Since you won’t have to compensate a larger team to manually handle matching, you’ll be able to put that money toward other things in your budget. Plus, timely and accurate payments mean you won’t be charged any late fees or have to account for any time-consuming and costly errors.

What are the 3 documents included in a 3 way match?

Find the Right Automation Solution for You

By now, you realize that three-way matching is an efficient, thorough process that saves money and time, all while helping maintain positive relationships with vendors and suppliers. Plus, it helps ensure your company isn’t subject to fraud and is ready and organized for audits. By streamlining this process and automating other steps throughout your accounts payable process, you get the most out of your team.

However, finding the right accounts payable automation system can seem daunting. MHC offers best-in-class technology to manage your processes and make all documents—especially those necessary for three-way matching—easy to access. On top of this organization, MHC’s solution supports straight-through processing. That way, employees only look at problematic documents or high-value invoices, i.e., the ones that are most worthy of man-hours.

Want to learn more about how MHC can support your business? Contact us or request a personalized demo and see our platform in action today!

What is a 3 way match what documents are included in a 3 way match what is the purpose?

What is three-way matching? A three-way matching is the process of matching purchase orders (PO), goods receipt note, and the supplier's invoice to eliminate fraud, save money, and maintain adequate records for the audit trail. Three-way matching is usually done before issuing payment to the supplier post delivery.
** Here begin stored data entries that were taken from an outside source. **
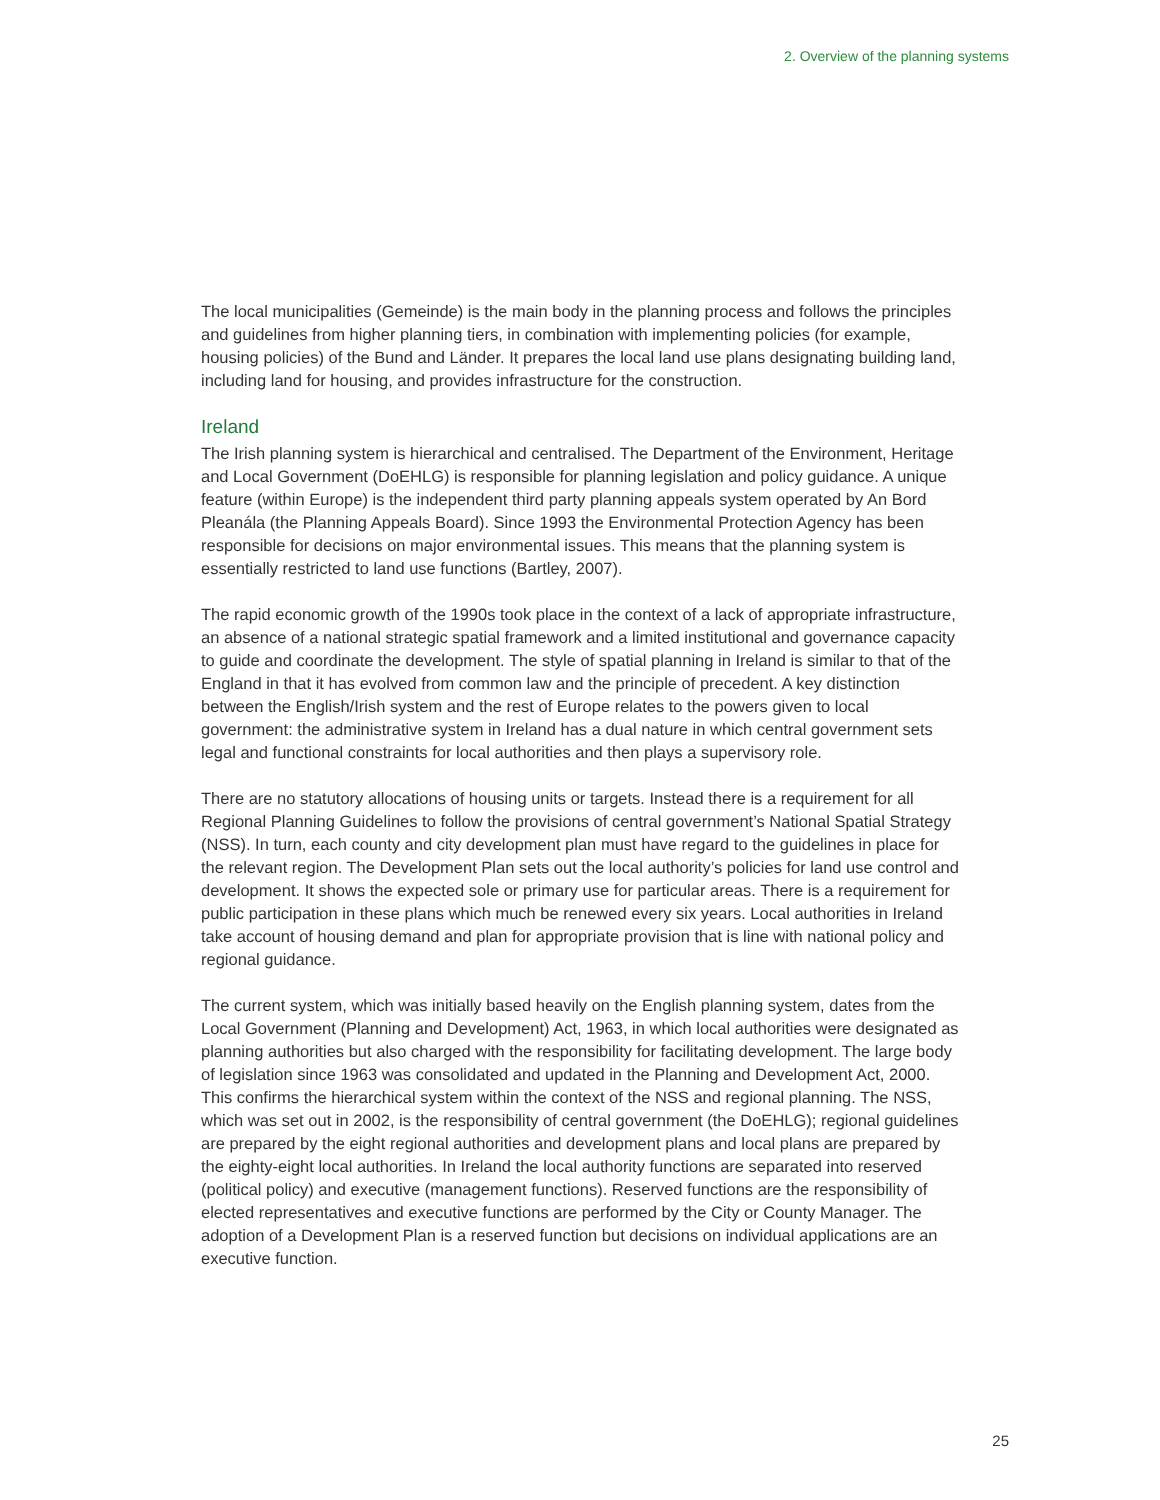2. Overview of the planning systems
The local municipalities (Gemeinde) is the main body in the planning process and follows the principles and guidelines from higher planning tiers, in combination with implementing policies (for example, housing policies) of the Bund and Länder. It prepares the local land use plans designating building land, including land for housing, and provides infrastructure for the construction.
Ireland
The Irish planning system is hierarchical and centralised. The Department of the Environment, Heritage and Local Government (DoEHLG) is responsible for planning legislation and policy guidance. A unique feature (within Europe) is the independent third party planning appeals system operated by An Bord Pleanála (the Planning Appeals Board). Since 1993 the Environmental Protection Agency has been responsible for decisions on major environmental issues. This means that the planning system is essentially restricted to land use functions (Bartley, 2007).
The rapid economic growth of the 1990s took place in the context of a lack of appropriate infrastructure, an absence of a national strategic spatial framework and a limited institutional and governance capacity to guide and coordinate the development. The style of spatial planning in Ireland is similar to that of the England in that it has evolved from common law and the principle of precedent. A key distinction between the English/Irish system and the rest of Europe relates to the powers given to local government: the administrative system in Ireland has a dual nature in which central government sets legal and functional constraints for local authorities and then plays a supervisory role.
There are no statutory allocations of housing units or targets. Instead there is a requirement for all Regional Planning Guidelines to follow the provisions of central government’s National Spatial Strategy (NSS). In turn, each county and city development plan must have regard to the guidelines in place for the relevant region. The Development Plan sets out the local authority’s policies for land use control and development. It shows the expected sole or primary use for particular areas. There is a requirement for public participation in these plans which much be renewed every six years. Local authorities in Ireland take account of housing demand and plan for appropriate provision that is line with national policy and regional guidance.
The current system, which was initially based heavily on the English planning system, dates from the Local Government (Planning and Development) Act, 1963, in which local authorities were designated as planning authorities but also charged with the responsibility for facilitating development. The large body of legislation since 1963 was consolidated and updated in the Planning and Development Act, 2000. This confirms the hierarchical system within the context of the NSS and regional planning. The NSS, which was set out in 2002, is the responsibility of central government (the DoEHLG); regional guidelines are prepared by the eight regional authorities and development plans and local plans are prepared by the eighty-eight local authorities. In Ireland the local authority functions are separated into reserved (political policy) and executive (management functions). Reserved functions are the responsibility of elected representatives and executive functions are performed by the City or County Manager. The adoption of a Development Plan is a reserved function but decisions on individual applications are an executive function.
25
Which document triggers the three

So, prior to the accounts payable department actually releasing any payment they must reconcile the supplier invoice and make sure it matches both the purchase order and the receiving document. From this, we can see that the document that triggers the three-way match is in fact the supplier invoice.

Which of the following items are included in the traditional 3 way match of the A P vouchering process?

How Does 3 Way Matching Work? There are three documents that are integral for managing payments through accounts payable: invoices, order receipts, and purchase orders.

What are the 3 details required to post PO invoice?

It allows the supplier to easily connect the payment to their invoice. Current payment details include the invoice number, invoice date and dollar amount.